*** The data ***
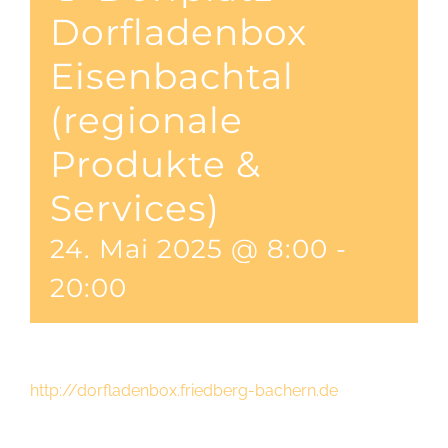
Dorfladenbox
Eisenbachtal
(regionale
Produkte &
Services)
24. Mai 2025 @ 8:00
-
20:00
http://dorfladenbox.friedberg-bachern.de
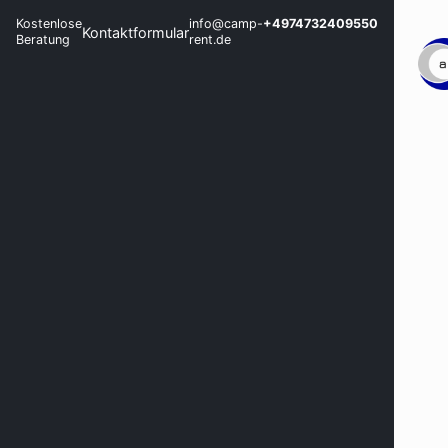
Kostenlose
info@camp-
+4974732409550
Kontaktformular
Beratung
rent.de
*** End of The data ***
*** The data ***
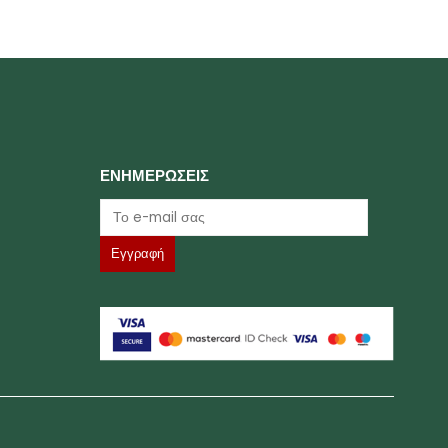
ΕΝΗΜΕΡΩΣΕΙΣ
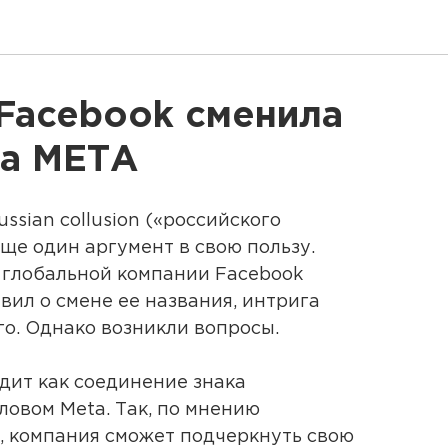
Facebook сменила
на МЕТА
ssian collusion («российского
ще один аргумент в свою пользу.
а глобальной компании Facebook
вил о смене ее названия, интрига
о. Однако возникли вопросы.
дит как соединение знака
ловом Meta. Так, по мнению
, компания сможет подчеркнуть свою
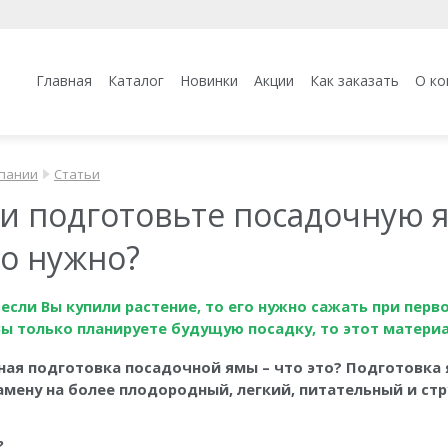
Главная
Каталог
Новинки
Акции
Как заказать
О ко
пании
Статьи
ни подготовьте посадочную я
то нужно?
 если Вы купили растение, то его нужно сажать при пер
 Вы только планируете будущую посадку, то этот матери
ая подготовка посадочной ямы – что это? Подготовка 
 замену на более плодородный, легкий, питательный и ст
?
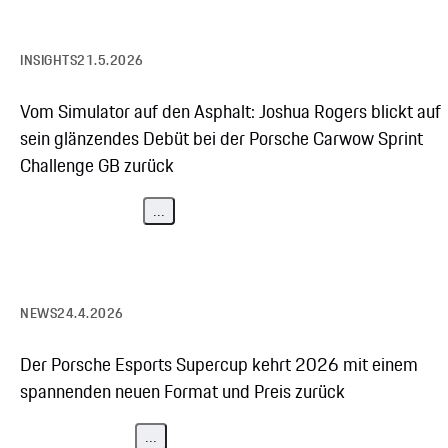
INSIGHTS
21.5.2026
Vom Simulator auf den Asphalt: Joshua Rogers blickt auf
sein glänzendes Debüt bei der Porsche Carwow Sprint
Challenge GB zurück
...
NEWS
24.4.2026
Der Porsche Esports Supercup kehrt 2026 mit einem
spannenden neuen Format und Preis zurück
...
*** End of The data ***
== Task directions ==
Print every line from the one containing "Facebook сменила" down to the one containing "сможет подчеркнуть свою", both included, reproducing each character without change.

== Exercise answer ==
Facebook сменила
на МЕТА
ssian collusion («российского
ще один аргумент в свою пользу.
а глобальной компании Facebook
вил о смене ее названия, интрига
о. Однако возникли вопросы.
дит как соединение знака
ловом Meta. Так, по мнению
, компания сможет подчеркнуть свою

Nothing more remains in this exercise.